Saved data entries
***

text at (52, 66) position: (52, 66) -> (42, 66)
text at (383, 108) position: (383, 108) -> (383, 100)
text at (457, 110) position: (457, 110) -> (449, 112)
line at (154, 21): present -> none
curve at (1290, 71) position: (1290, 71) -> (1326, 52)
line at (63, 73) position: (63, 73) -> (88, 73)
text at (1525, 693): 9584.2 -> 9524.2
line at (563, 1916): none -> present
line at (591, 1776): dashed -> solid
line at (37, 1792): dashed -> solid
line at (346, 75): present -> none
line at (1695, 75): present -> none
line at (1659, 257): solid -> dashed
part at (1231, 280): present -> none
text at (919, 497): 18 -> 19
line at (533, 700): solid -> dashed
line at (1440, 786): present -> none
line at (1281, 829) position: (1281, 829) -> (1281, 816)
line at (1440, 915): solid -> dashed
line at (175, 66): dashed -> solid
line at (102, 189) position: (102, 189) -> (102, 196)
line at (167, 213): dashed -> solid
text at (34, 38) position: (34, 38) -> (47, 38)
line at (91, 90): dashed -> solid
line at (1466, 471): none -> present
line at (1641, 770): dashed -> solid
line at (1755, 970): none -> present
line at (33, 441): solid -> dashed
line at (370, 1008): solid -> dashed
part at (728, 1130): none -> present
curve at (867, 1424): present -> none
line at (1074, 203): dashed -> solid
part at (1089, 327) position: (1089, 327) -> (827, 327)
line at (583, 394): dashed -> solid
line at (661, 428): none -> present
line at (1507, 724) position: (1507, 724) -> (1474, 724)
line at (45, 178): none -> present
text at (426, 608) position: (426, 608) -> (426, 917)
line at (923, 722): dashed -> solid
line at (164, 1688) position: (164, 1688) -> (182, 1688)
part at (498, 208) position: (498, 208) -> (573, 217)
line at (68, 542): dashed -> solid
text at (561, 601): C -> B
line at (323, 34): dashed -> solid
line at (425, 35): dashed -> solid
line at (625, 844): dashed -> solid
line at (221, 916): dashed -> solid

***

Rewrite everything from the start of the records down to the line containing "curve at (1290, 71)", swapping "position" for "location" and leaving all else unchanged.

text at (52, 66) location: (52, 66) -> (42, 66)
text at (383, 108) location: (383, 108) -> (383, 100)
text at (457, 110) location: (457, 110) -> (449, 112)
line at (154, 21): present -> none
curve at (1290, 71) location: (1290, 71) -> (1326, 52)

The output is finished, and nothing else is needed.